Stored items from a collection
◆ ◆ ◆ ◆
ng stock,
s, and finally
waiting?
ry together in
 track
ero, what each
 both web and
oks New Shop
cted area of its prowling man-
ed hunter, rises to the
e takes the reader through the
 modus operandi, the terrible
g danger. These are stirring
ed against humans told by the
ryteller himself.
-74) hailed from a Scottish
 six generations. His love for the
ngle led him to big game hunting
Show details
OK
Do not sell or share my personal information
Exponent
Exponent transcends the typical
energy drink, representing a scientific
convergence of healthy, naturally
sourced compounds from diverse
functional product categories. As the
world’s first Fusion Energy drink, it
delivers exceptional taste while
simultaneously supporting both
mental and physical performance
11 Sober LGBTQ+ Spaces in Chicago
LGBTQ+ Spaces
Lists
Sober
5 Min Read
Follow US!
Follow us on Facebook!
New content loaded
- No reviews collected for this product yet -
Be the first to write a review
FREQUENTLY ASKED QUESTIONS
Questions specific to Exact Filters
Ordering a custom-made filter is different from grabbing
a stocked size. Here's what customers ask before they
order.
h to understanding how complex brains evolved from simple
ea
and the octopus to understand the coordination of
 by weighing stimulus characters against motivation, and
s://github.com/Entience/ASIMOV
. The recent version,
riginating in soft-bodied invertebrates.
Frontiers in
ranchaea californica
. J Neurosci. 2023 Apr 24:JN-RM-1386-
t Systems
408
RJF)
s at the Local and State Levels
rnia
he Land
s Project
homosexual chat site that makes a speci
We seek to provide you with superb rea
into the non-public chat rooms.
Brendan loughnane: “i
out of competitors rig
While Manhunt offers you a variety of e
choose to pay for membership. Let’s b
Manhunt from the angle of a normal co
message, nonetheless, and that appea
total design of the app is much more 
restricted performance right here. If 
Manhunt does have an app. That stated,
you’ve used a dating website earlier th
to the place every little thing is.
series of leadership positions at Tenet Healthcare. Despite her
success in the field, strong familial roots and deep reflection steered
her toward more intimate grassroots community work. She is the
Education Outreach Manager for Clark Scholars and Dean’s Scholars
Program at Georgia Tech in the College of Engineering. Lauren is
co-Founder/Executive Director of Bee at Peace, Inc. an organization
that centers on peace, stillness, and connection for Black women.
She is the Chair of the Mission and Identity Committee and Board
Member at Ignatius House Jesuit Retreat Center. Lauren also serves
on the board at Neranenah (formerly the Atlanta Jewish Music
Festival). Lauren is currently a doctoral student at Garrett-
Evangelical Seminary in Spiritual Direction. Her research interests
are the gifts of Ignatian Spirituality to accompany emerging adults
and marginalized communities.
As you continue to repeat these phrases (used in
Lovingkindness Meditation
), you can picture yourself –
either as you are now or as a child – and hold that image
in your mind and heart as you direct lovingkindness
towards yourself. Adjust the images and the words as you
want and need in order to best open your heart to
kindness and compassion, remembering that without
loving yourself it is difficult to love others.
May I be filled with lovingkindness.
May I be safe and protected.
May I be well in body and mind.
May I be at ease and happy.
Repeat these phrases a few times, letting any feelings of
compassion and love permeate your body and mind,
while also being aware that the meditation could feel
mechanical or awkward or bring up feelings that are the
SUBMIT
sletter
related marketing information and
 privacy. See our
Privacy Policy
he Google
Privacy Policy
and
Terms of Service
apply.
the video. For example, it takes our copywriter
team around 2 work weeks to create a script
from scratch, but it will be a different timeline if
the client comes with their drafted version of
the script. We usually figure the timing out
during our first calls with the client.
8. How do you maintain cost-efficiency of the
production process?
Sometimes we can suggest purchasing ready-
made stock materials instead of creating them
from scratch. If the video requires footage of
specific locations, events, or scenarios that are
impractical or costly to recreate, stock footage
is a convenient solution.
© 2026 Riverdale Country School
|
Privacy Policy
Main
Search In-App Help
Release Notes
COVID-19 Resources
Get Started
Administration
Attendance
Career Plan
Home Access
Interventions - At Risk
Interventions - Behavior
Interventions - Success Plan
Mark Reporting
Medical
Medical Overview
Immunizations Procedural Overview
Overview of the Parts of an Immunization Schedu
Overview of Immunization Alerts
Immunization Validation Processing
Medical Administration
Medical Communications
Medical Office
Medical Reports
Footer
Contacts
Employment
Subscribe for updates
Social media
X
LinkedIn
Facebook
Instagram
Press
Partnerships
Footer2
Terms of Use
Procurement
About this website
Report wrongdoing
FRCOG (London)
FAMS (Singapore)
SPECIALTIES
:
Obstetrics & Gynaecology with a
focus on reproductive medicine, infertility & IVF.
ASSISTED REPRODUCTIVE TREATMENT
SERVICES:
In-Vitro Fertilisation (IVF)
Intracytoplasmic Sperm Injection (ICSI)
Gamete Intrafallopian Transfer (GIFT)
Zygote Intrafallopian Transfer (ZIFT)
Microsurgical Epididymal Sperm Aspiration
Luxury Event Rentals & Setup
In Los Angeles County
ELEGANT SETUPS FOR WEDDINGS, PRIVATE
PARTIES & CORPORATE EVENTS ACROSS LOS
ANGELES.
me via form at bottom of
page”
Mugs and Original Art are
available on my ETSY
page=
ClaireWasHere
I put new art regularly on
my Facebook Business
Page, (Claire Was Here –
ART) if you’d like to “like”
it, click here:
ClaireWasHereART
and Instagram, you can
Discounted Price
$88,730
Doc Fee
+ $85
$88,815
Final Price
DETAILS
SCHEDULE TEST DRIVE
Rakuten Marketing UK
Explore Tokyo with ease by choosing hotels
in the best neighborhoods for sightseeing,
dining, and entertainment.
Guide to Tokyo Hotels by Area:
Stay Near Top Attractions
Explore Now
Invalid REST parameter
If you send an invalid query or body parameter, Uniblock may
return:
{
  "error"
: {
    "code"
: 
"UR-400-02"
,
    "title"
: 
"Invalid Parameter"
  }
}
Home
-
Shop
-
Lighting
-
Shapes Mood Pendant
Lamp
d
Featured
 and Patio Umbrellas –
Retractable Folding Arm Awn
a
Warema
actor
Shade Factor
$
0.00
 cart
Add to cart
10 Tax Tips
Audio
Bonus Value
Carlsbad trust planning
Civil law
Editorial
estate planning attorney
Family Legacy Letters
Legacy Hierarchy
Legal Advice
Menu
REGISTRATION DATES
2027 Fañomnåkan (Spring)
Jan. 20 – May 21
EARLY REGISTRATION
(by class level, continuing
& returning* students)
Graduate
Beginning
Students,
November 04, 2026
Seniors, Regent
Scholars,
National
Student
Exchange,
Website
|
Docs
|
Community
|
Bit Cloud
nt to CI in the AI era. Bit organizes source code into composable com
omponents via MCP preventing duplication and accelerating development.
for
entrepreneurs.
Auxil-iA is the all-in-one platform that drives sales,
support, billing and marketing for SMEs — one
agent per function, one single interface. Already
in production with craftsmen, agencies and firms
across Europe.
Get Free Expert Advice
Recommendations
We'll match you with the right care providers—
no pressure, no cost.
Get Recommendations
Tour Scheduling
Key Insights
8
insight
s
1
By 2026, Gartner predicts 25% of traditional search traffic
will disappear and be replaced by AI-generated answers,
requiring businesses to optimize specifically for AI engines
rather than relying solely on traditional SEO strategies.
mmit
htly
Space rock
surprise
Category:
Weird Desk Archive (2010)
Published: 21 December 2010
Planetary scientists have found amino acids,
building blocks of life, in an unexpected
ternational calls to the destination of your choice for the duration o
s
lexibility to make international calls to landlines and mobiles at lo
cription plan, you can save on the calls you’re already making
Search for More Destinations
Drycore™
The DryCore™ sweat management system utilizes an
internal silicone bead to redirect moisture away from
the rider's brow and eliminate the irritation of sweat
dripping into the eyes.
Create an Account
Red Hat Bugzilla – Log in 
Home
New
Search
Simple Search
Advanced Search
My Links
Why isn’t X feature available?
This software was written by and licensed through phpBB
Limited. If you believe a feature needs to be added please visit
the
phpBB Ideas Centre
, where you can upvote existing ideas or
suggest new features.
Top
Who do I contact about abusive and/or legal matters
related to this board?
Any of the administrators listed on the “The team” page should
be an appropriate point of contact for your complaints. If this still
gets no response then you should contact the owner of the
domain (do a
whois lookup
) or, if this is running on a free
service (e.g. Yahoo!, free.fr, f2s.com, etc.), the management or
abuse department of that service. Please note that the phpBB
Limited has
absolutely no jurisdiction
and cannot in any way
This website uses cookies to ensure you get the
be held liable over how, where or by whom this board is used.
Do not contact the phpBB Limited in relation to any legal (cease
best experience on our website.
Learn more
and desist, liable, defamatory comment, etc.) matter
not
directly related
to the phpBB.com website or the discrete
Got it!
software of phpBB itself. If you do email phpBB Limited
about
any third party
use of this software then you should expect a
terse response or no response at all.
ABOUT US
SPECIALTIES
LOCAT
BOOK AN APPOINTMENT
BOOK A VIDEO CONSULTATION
◆ ◆ ◆ ◆
Lay out the rows above as a JSON list of strings, one string per line and with blank lines omitted, running from the start of the rows through the line that contains "ed against humans told by the".

Output:
[
  "ng stock,",
  "s, and finally",
  "waiting?",
  "ry together in",
  " track",
  "ero, what each",
  " both web and",
  "oks New Shop",
  "cted area of its prowling man-",
  "ed hunter, rises to the",
  "e takes the reader through the",
  " modus operandi, the terrible",
  "g danger. These are stirring",
  "ed against humans told by the"
]